THE WAY SOME PEOPLE DIE     Spoiler Alert

 

                                                         PART ELEVEN

 

 

                                        And Now the Rest of the Story 

Archer and Galley have a long conversation while they are waiting for the police. It is one of the more interesting denouements in the series. Galley actually admits very little. Every time Archer propounds a theory she either ignores or counters it. She never gives up. The scene only ends with the arrival of the police.

To solve the case, Archer had to ignore some assumptions that seemed fundamental, such as:

  • Joe Tarantine killed Dalling.
  • Joe Tarantine took Mario’s boat out.
  • Joe Tarantine was either killed on his boat or in escaping the wreck.
  • Joe was the one who sold the heroin to Speed.

Although Tarantine never actually appears in the book, he manages to dominate it from offstage. Everyone, including Archer, assumes that events take place because of Tarantine. The solution only comes once that assumption is set aside.

Archer starts with a tiny clue, the Christmas card Galley sent her mother from San Francisco.  Tarantine lived in Pacific Point. Dalling was in LA. The only person with a San Francisco connection was Herman Speed. That told Archer that Galley was with Speed, not Tarantine, after Speed was discharged. It makes sense; Galley and Speed had plenty of time together, more than she had with Tarantine. Speed was older and richer. Most of all, Speed—and Galley—had a plan to get back at Tarantine for betraying him.

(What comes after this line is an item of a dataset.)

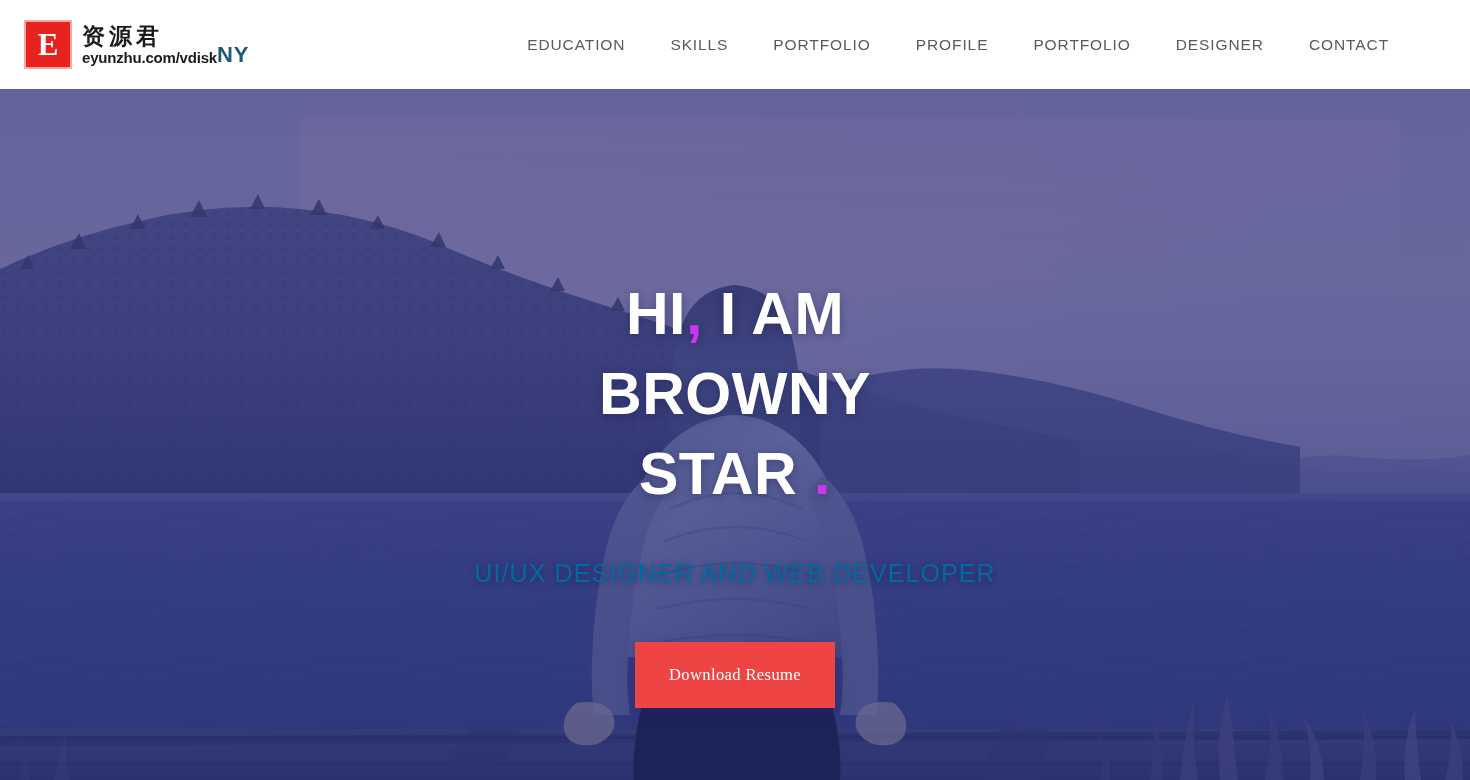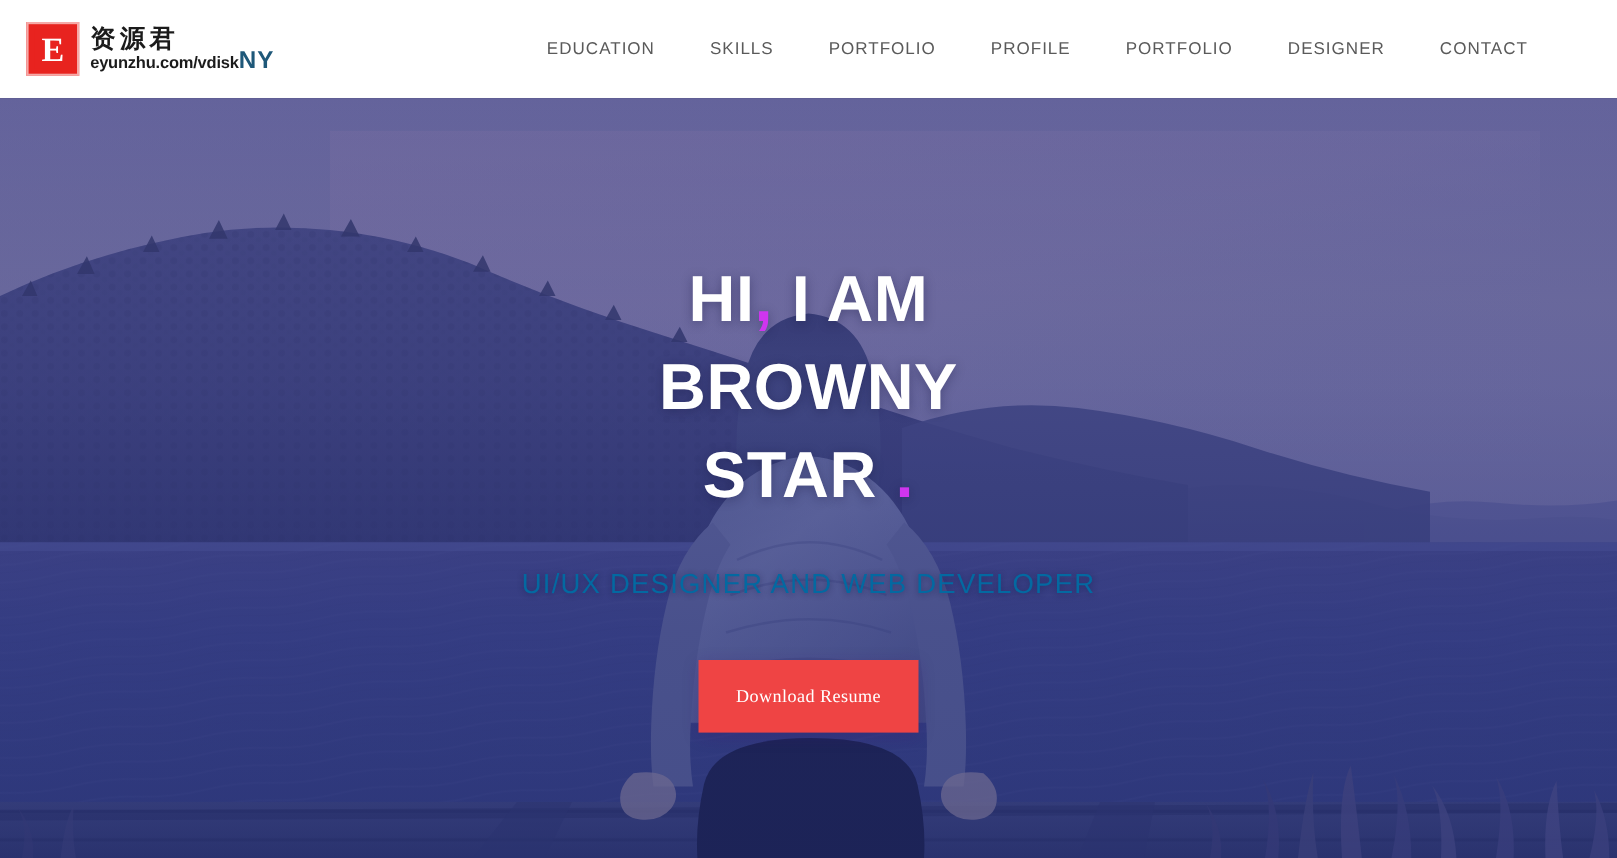"EDUCATION" .main-nav { gap: 8px -> 3px }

It all happened like this:

  • Galley married Tarantine to gain his trust.
  • Speed went to Reno to raise the money necessary for the scheme, which he did by marrying and fleecing Marjorie Fellows. Speed persuaded his new wife to honeymoon near Oasis to be close to the Dalling house.
  • Galley was already having an affair with Dalling, and she persuaded him to make his house in Oasis available as a hideout.
  • Galley and Dalling drugged Tarantine and put his unconscious body in the deep freeze in the Oasis house, where he either froze to death or died of suffocation.
  • Speed took the heroin to his cabin in Half Moon Bay.
  • Galley and Dalling took Tarantine’s body to Pacific Point and Dalling transported it to the Aztec Queen. The man that Ruth, the heroin addict, saw swimming ashore was Dalling.
  • After Dalling had done his part, Galley shot him with Archer’s gun.
  • Having Dalling impersonate a police detective and fool Mrs. Lawrence into hiring Archer was part of a larger plan to keep Dowser from becoming suspicious of Galley. Archer’s investigations perpetuated the false belief that Tarantine was alive.
  • The woman who called Dowser and alerted him that Galley was at her mother’s was Galley herself. She allowed herself to be taken to Dowser’s home so she could spin a story in a way Dowser would be convinced. And although she could not have foreseen it, she found a way of working Archer into her plan.

It was an audacious scheme that depended, among other things, on none of the cogs realizing that they were cogs. Dalling and Tarantine each needed to believe that she loved only them.

It was a difficult enough sell with Tarantine, because although they were married they barely knew each other. It was an even harder sell with Dalling. He was already in a relationship with Hammond. Galley not only made short work of her rival, but had Dalling completely besotted in a matter of weeks. Unlike Tarantine, Dalling knew that the woman in his life was a murderer. But Galley kept control anyway.

Despite the complexities, it very nearly worked. It took some bad luck, such as Marjorie Fellows’ decision to follow her husband to the Dalling house, for it to begin to unravel.

The chapter ends with the arrival of the police. Galley has made her last appearance in the book. 

 

                                               The Loose Ends 

     After Galley is taken away, Archer and the police search the house and find evidence confirming that Tarantine had been in the deep freeze.

The next day Archer meets with Marjorie Fellows—and her ex-husband George, who has flown out from the Midwest and is anxious to marry her again.

Marjorie informs him that Herman Speed jumped off the Golden Gate Bridge, presumably after running over Mosquito.

Marjorie worries that she may have some responsibility for Speed’s death. In response to her questions, Archer lies and says he never found him.

Archer accepts $100 in payment for his services and they say their good-byes.  The last item of business is Archer’s trip to see Mrs. Lawrence in Santa Monica.